Remember, male doctors, it’s always a bad idea to inseminate patients having fertility issues with your own sperm unless your patients give consent. It may seem like a sound idea in the spur of the moment (if you’re a lunatic), but we assure you it’s really not.
If you don’t believe me, wait until you hear about Gerald Mortimer, a retired Idaho Falls obstetrician and gynecologist who was just sued by the woman who allegedly discovered he’s her biological father. Her parents had used Mortimer’s services back when they were trying to get pregnant, and apparently he managed to pull a fast one on them.
Kelli Rowlette bought herself an Ancestry.com DNA test last July, only to discover that she had a parent-child relationship with this Mortimer fellow. It was only afterward that Rowlette learned how, in 1979, her parents sought fertility treatment from Mortimer. The doctor said that part of the problem was her father’s low sperm count, but also her mother’s tipped uterus. The solution seemed simple in his view: Mix Rowlette’s father’s sperm with a small amount of an anonymous donor’s sperm.
The parents had a few requests for the donor, according to Gizmodo.
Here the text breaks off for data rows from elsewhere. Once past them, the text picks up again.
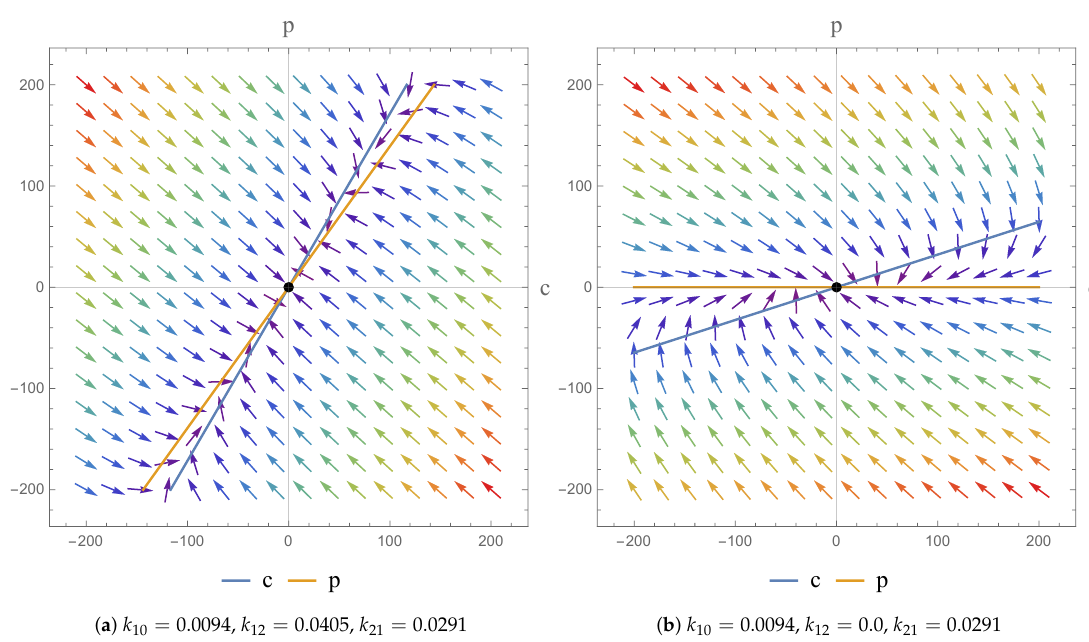
Figure 2. Phase portrait representing c ( t ) and p ( t ) . The arrows illustrates the trajectories of the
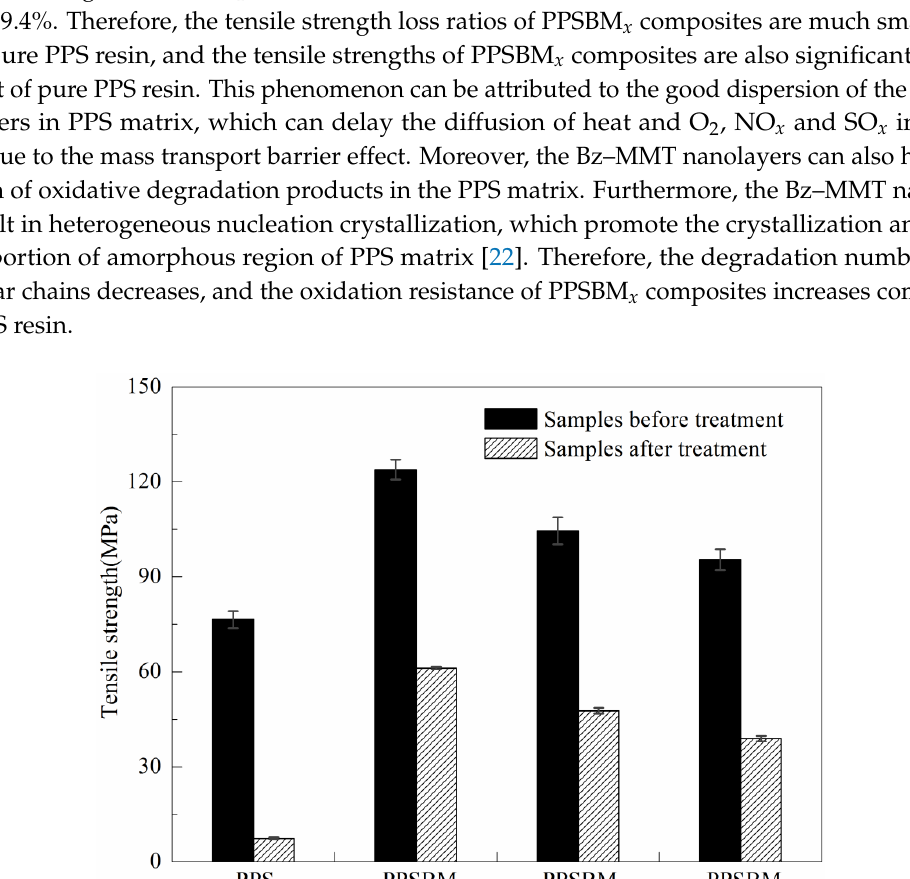
x composites after oxidation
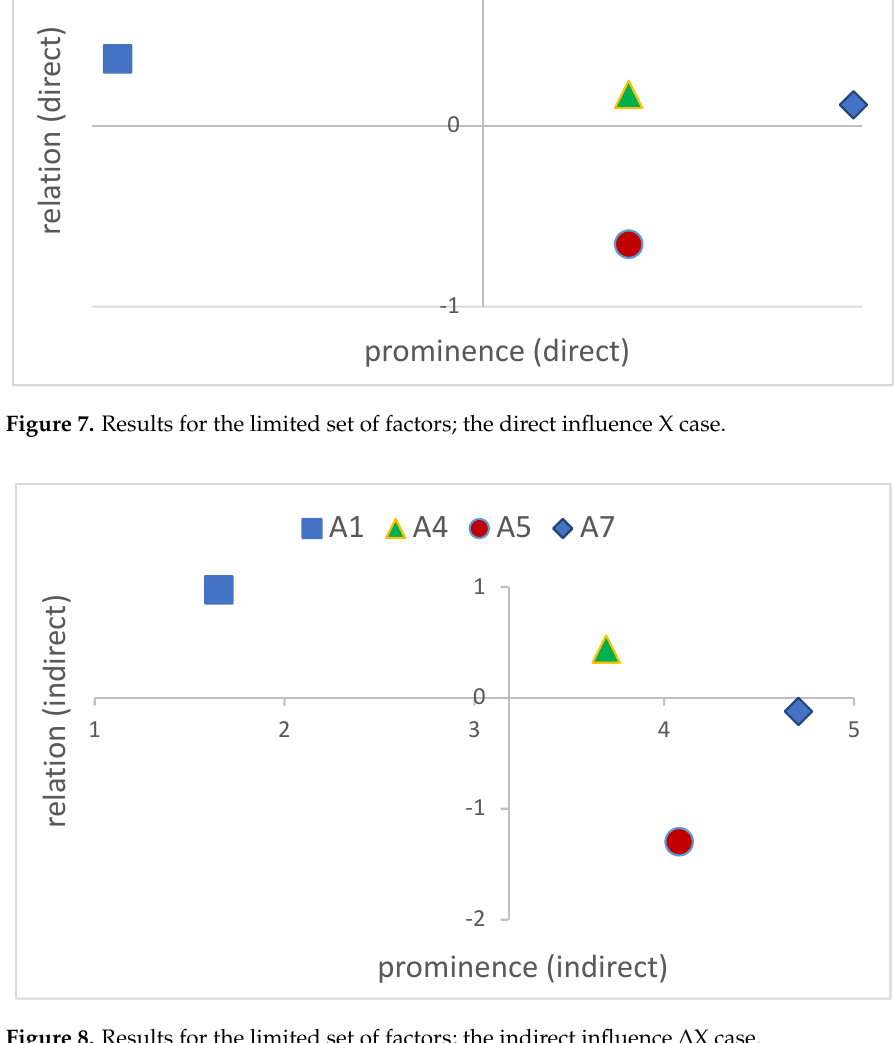
Figure 9. Results for the limited set of factors; the total influence T case.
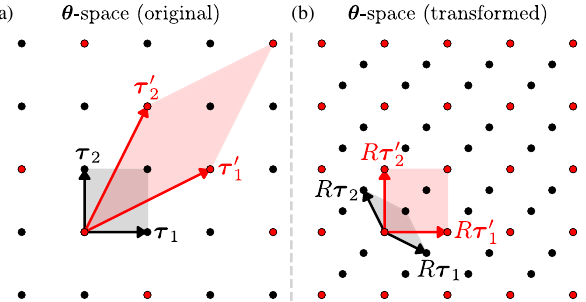
FIG. 3. Twisted TTS and action of linear transformation R on θ space for a specific m ¼ 2 example. (a) The lattice L of points (black) is defined by the translation vectors τ 1 ¼ 2 π ð 1 ; 0 Þ and τ 2 π ð 0 ; 1 Þ . The original driving Hamiltonian H ð θ Þ , Eq. (15), 2 ¼ has periodicity on the standard torus (grey shaded area). θ Þ generally has different The interaction Hamiltonian H int ð periodicity. We show an example where the periodicity is on a sheared torus (red shaded area), given by the translation vectors τ 0 2 π ð 2 ; 1 Þ and τ 0 2 π ð 1 ; 2 Þ , which defines a lattice L 0 1 ¼ 2 ¼ (red points). (b) Invertible linear transformation R mapping θ ↦ R θ so that ð τ 0 τ 0 ↦ ð R τ 0 τ 0 τ τ 1 ; 2 Þ . The Hamilto- 1 ; 2 Þ 1 ; R 2 Þ ¼ ð nian H 0 ð θ Þ ≔ H int ð R − 1 θ Þ has periodicity on the standard torus int (red shaded area) and additionally has g τ twisted TTSs H 0 ð θ þ R τ Þ ¼ g τ H 0 ð θ Þ g † τ , where τ ∈ 2 π Z 2 int int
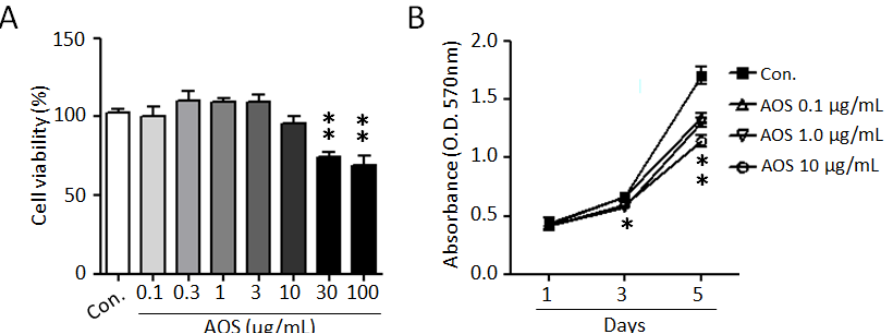
Figure 1. AOS inhibits the proliferation of BPH-1 cells. ( A ) BPH-1 cells were treated with different concentrations of AOS for 24 h and cytotoxicity was measured via an MTT assay. ( B ) BPH-1 cells were cultured in the absence (Con.) or the presence of AOS (0.1, 1.0, 10 μg/mL) and cell proliferation was measured after 1, 3, and 5 days. All data are shown as mean ± standard deviation of at least four independent experiments. * p < 0.05, and ** p < 0.01, compared with the control group (Con.).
They wanted him to be a college student who looked like the father, with brown hair and blue eyes, and had a height of over six-feet. Mortimer apparently thought it was okay to use himself as a donor without telling the couple what he did. It was the same doctor who delivered baby Kelli and looked after her mother for a few more years following the birth.
“Dr. Mortimer cried when Ms. Ashby informed him they were moving,” the lawsuit says. “Dr. Mortimer knew Kelli Rowlette was his biological daughter but did not disclose this to Ms. Ashby or Mr. Fowler.”
Rowlette was devastated to find out that Mortimer was her biological father, but she needed a few extra months to discover the true extent of what that name meant. She discovered her birth certificate in an old roll-top desk while helping her father clean out old papers, and that’s when Mortimer’s name popped up since he was the delivering doctor.
Ms. Rowlette and her family are suing Mortimer, his wife, and Obstetrics and Gynecology Associates of Idaho Falls on claims of medical negligence, fraud, battery, negligent infliction of emotional distress, and breach of contract, Gizmodo writes. The family is looking for damages north of $75,000.
Has Mortimer similarly fathered other children? The report doesn’t say.